Aber auch unter den Geimpften machte die Bewegung einen signifikanten Unterschied bei den Covid-Verläufen aus, sagt Jon Patricios von der Universität von Witwatersrand in Johannesburg-Braamfontein, einer der Studienautoren:
- Geimpfte Personen, die in der Woche für mindestens 150 Minuten Bewegung in moderater Intensität machten, hatten ein um das fast Dreifache niedrigeres Risiko für eine Spitalsaufnahme als Menschen mit sitzendem Lebensstil. Ihr Impfschutz war um 25 Prozent höher als in der Gruppe mit dem geringsten Bewegungsausmaß.
- Aber bereits eine Stunde Bewegung pro Woche hatte einen Effekt - hier sank das Risiko um das 1,4-Fache. In dieser mittleren Gruppe (zwischen eher sitzendem und hoch aktivem Lebensstil) war der durch die Impfungen vermittelte Schutz um immerhin rund 12 Prozent erhöht gegenüber der inaktiven Gruppe.
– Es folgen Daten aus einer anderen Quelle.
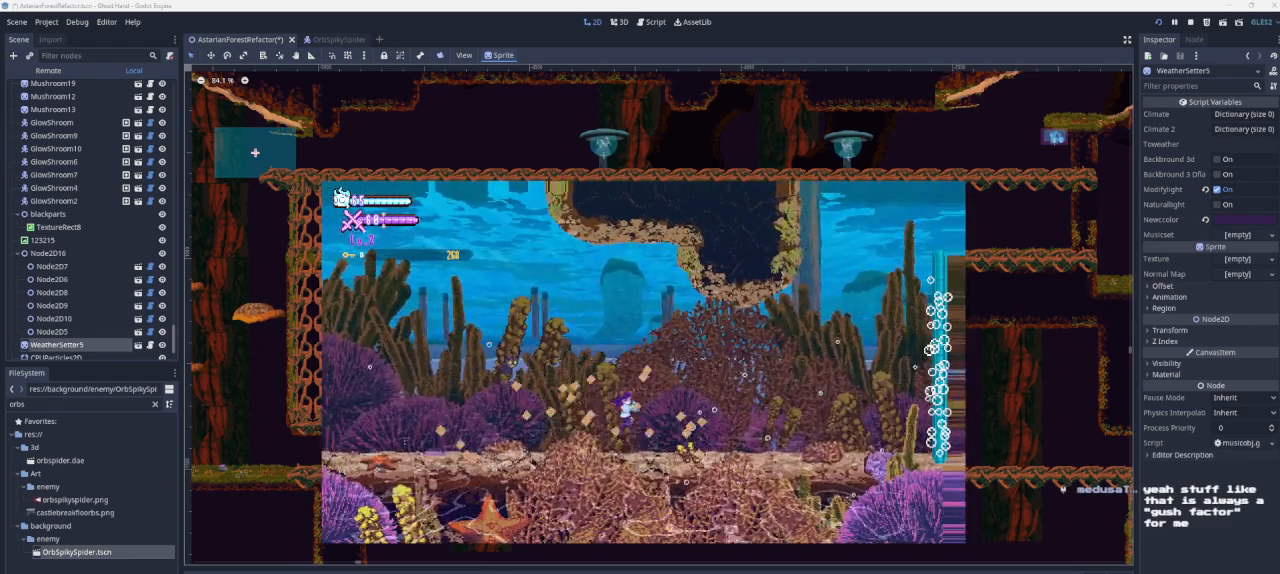
{"buttons": [], "left_stick": "right", "right_stick": "center", "events": []}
"Jede Bewegung zählt, auch wenn man nicht das Ausmaß der offiziellen Bewegungsempfehlungen erreicht", sagt Patricios. "Wir nennen das 'small steps, strong shield' - kleine Schritte, großes Schutzschild."
Wer statt 30 Minuten Bewegung am Tag nur zehn Minuten schafft, ist besser daran, als auch diese zehn Minuten noch ausfallen zu lassen.
Warum regelmäßige Bewegung den Impfschutz weiter erhöht, ist nicht endgültig wissenschaftlich geklärt. Aber Patricios geht davon aus, dass das kräftige Immunsystem von trainierten Menschen höhere Antikörperspiegel nach den Impfungen produziert. Auch der generelle Lebensstil könnte Auswirkungen haben, die Ernährung und der soziale Status etwa.
"Ich glaube, es ist nie zu spät, mit dem Training zu beginnen", sagst Patricios. "Ein Spaziergang heute sollte Ihr Immunsystem bereits darauf vorbereiten, mit größerer Intensität auf Ihre nächste Impfung oder Covid-Erkrankung zu reagieren."